_Instructions to follow_
Only lines with the word "upper" belong in the answer; copy them from the records below.

Collected data:
________________________
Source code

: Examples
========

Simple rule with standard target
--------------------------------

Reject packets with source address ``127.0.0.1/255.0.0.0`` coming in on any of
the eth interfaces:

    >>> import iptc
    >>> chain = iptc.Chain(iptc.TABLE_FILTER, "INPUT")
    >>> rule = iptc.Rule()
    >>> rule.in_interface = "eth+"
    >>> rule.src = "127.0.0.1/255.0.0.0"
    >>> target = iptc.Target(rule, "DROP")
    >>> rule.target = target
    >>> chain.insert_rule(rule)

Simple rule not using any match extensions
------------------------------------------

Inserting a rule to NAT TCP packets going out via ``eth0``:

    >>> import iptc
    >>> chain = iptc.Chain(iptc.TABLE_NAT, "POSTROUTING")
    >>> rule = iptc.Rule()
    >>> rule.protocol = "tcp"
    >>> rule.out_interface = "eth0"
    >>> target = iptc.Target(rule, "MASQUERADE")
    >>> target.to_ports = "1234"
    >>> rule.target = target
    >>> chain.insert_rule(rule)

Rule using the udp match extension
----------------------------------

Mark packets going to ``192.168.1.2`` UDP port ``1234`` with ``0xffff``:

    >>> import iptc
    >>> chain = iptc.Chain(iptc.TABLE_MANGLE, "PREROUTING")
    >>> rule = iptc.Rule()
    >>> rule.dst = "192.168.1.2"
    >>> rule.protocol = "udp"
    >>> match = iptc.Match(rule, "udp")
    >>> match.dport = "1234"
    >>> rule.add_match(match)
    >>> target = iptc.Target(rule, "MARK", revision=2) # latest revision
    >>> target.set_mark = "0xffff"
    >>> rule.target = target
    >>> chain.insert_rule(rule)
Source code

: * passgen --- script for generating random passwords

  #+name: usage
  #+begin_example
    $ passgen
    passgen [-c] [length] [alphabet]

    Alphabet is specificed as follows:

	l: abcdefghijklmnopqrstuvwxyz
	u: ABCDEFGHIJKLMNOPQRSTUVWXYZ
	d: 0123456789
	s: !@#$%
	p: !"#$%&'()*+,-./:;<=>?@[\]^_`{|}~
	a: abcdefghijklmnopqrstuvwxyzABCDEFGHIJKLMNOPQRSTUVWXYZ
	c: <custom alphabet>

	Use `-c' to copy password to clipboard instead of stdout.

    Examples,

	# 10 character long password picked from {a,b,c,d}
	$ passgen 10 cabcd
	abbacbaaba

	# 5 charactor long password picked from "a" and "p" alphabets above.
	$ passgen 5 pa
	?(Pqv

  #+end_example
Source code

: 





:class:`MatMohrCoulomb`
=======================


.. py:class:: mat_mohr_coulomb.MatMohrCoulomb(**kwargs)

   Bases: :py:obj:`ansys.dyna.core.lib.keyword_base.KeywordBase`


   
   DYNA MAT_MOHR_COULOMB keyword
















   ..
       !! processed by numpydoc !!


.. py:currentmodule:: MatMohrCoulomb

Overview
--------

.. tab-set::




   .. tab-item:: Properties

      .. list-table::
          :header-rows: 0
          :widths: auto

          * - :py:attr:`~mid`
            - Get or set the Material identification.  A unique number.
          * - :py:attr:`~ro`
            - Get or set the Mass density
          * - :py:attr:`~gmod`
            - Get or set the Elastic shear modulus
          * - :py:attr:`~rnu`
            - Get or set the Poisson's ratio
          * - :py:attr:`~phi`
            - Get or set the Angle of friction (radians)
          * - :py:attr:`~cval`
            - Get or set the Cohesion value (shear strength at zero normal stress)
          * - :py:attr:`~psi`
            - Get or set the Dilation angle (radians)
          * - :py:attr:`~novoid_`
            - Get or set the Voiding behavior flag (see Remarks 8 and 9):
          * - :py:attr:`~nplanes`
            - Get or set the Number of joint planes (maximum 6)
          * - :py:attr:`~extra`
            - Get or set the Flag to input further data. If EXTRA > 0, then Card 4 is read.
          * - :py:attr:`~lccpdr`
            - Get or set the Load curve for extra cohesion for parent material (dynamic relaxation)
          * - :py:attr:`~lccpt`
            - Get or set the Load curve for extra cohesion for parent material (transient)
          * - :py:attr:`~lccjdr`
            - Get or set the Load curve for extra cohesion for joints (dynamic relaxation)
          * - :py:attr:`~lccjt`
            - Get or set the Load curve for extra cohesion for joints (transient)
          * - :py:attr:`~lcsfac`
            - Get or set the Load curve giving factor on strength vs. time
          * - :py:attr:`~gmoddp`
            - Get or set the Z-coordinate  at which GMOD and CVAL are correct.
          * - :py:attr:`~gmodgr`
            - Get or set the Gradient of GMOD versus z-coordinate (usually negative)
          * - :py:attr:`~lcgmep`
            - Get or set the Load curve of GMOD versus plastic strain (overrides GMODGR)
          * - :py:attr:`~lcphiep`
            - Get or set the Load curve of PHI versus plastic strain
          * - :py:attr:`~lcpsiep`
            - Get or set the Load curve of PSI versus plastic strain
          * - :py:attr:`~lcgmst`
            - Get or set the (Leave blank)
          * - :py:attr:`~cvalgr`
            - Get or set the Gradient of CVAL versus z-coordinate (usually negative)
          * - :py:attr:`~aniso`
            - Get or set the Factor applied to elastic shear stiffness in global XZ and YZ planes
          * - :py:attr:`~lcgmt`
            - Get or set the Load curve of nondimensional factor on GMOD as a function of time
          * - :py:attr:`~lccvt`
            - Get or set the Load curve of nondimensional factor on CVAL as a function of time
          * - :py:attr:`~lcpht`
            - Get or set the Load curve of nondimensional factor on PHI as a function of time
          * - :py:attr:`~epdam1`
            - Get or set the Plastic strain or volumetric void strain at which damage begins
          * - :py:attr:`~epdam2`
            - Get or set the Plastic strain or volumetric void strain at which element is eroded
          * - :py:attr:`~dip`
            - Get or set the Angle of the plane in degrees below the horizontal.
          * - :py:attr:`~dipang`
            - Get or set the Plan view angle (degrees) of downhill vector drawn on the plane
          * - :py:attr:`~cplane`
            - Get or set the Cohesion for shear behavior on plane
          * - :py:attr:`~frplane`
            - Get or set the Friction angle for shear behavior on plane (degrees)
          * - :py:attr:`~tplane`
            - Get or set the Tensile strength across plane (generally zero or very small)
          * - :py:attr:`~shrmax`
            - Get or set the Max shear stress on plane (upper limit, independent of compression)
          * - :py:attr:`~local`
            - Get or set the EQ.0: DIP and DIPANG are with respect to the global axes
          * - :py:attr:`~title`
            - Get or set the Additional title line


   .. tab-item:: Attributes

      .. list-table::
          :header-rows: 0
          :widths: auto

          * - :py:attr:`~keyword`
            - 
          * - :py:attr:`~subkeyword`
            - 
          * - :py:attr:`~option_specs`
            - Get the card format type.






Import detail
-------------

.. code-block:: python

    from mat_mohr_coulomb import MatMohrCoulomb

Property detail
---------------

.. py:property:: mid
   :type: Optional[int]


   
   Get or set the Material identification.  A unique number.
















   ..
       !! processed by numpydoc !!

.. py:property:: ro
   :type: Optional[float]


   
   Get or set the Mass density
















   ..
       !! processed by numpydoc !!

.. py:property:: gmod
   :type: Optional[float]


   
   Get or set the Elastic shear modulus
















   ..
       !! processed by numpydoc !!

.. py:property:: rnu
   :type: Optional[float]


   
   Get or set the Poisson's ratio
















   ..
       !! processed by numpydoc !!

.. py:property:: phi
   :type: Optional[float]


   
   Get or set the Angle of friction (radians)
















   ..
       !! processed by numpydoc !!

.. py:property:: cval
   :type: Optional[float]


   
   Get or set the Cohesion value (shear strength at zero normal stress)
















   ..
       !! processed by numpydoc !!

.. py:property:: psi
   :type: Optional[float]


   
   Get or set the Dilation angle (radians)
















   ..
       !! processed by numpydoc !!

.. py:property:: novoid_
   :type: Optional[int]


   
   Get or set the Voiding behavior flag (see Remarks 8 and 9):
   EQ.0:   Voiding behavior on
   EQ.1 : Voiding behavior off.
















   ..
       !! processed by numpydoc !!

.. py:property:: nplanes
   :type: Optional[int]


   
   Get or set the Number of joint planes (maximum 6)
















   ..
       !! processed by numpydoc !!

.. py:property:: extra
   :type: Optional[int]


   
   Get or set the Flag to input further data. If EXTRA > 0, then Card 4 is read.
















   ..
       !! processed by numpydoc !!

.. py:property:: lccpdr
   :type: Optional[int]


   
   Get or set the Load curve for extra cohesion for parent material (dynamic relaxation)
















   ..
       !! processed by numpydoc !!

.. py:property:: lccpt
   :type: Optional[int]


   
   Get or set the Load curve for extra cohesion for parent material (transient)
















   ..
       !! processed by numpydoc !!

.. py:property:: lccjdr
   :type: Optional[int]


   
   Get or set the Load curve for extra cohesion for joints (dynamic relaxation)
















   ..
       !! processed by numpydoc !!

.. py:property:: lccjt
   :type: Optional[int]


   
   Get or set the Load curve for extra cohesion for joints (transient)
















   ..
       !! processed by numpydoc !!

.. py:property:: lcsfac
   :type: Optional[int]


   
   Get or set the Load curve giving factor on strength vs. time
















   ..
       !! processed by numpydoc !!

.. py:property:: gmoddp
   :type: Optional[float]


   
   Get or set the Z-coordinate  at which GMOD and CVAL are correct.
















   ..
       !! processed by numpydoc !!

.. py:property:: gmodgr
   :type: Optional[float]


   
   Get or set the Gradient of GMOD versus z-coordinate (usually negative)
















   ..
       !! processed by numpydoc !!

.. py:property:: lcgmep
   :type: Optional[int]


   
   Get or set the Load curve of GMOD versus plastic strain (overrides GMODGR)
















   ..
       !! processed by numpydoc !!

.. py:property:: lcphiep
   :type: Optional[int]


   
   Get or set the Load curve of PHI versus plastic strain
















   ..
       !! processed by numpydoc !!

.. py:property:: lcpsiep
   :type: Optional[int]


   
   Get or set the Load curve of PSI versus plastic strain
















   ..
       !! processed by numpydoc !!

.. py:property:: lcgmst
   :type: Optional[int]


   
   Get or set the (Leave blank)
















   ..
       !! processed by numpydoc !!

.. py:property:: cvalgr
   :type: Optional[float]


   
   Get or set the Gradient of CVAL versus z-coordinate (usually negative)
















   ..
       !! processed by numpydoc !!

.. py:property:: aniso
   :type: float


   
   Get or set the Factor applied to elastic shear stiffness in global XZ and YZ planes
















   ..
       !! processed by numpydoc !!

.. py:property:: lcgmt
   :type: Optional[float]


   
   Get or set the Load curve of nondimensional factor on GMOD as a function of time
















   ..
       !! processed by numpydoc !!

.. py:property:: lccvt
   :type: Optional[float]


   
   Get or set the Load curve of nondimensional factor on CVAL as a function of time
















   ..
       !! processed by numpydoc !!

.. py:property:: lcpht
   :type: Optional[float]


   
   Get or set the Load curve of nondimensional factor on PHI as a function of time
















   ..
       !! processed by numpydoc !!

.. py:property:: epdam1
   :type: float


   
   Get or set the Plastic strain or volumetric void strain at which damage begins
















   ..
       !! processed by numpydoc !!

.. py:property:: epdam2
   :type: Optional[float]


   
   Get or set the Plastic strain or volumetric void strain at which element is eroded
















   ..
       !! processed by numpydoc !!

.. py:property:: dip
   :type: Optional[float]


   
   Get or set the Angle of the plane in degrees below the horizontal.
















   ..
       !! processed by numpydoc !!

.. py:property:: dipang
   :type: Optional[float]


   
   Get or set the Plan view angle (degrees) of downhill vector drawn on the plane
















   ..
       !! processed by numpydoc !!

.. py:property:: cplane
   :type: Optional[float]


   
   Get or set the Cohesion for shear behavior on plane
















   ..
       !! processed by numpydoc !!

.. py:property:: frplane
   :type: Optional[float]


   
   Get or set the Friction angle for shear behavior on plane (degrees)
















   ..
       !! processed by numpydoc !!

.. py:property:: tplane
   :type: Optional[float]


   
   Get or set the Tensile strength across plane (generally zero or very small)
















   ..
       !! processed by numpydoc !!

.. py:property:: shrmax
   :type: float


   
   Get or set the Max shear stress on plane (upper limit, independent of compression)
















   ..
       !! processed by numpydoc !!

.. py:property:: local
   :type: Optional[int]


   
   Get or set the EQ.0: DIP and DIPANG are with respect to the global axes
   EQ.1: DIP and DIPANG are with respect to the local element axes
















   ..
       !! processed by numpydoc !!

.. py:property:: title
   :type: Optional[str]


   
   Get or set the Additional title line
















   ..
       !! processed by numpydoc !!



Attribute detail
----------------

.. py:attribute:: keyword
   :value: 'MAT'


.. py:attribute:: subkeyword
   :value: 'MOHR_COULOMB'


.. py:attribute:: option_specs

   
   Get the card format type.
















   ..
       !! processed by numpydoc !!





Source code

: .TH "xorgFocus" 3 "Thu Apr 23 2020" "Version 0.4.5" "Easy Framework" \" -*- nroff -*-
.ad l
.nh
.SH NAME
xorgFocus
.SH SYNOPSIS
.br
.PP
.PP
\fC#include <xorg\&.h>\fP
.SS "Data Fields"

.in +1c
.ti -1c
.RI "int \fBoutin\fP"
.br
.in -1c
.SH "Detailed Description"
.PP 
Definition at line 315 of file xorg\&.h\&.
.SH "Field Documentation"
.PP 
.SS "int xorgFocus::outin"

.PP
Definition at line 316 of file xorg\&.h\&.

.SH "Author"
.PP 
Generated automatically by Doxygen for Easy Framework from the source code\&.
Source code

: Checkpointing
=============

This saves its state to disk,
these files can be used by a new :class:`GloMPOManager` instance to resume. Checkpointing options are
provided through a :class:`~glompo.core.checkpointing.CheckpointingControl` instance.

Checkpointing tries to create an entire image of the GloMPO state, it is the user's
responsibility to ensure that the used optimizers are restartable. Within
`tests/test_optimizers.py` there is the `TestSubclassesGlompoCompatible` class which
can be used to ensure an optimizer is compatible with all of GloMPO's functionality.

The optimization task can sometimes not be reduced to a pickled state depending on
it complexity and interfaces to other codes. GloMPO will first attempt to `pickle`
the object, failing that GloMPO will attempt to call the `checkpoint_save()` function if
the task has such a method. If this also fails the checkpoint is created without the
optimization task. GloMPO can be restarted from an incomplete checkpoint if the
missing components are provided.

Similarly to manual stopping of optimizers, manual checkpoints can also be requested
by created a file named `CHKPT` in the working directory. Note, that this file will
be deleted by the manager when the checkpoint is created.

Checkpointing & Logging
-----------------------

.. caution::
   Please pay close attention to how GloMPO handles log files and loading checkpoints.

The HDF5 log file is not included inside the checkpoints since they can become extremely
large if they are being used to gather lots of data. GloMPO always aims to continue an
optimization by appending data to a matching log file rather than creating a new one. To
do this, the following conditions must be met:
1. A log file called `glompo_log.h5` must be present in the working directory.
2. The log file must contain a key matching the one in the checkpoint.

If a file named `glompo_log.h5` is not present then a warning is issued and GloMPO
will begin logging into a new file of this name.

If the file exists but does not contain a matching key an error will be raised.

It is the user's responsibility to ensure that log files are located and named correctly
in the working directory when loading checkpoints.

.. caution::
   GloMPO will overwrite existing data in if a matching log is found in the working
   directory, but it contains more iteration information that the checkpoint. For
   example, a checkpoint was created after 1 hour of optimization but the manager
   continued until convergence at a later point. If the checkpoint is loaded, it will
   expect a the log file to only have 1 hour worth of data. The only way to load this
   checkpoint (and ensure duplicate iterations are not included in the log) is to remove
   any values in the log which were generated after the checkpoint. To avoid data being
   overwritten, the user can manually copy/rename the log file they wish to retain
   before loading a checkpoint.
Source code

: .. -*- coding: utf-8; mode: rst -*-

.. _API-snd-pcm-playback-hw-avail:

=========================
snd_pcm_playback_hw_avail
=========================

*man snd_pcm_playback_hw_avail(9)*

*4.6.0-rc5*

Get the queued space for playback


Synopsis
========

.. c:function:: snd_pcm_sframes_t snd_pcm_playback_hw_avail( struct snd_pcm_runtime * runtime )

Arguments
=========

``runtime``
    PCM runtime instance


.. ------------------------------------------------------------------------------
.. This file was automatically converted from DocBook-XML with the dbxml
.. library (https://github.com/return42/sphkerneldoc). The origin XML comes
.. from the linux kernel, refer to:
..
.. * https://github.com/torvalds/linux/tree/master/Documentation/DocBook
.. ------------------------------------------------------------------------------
________________________
_Task answer_
            - Get or set the Max shear stress on plane (upper limit, independent of compression)
   Get or set the Max shear stress on plane (upper limit, independent of compression)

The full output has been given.